Locate every line in the records below that contains the string "transparent", treating uppercase and lowercase as different, and copy each of those lines in full.

__________

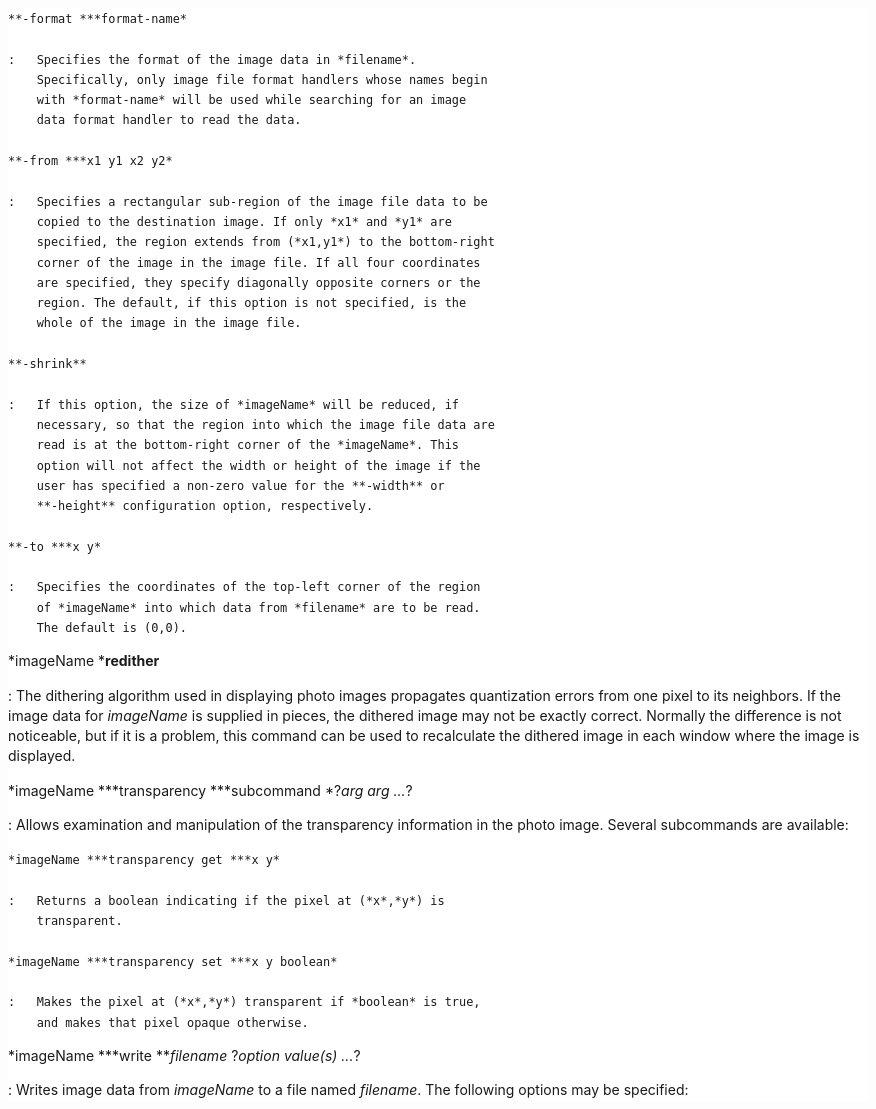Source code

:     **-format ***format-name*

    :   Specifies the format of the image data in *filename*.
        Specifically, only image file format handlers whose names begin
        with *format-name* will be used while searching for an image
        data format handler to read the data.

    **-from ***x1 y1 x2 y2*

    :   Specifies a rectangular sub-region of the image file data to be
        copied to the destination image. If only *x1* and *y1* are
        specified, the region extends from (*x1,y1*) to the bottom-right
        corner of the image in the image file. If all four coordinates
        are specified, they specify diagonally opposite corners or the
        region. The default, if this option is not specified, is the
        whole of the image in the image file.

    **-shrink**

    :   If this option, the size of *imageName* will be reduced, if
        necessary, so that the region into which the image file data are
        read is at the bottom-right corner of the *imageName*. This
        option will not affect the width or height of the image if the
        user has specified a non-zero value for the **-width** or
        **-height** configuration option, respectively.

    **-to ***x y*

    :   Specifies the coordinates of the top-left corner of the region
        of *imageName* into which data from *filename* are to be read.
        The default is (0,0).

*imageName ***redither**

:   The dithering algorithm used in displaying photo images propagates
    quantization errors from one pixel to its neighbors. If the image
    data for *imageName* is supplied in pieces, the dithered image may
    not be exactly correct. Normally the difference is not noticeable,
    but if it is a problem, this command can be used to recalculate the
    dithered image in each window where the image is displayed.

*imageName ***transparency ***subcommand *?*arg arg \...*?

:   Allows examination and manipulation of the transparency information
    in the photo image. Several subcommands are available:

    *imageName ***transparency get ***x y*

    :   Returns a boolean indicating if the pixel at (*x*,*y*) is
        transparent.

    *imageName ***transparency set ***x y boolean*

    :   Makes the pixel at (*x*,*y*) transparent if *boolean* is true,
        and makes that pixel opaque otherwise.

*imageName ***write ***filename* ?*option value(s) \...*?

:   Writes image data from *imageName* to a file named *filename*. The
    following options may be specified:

__________

**Finished exercise**:
        transparent.
    :   Makes the pixel at (*x*,*y*) transparent if *boolean* is true,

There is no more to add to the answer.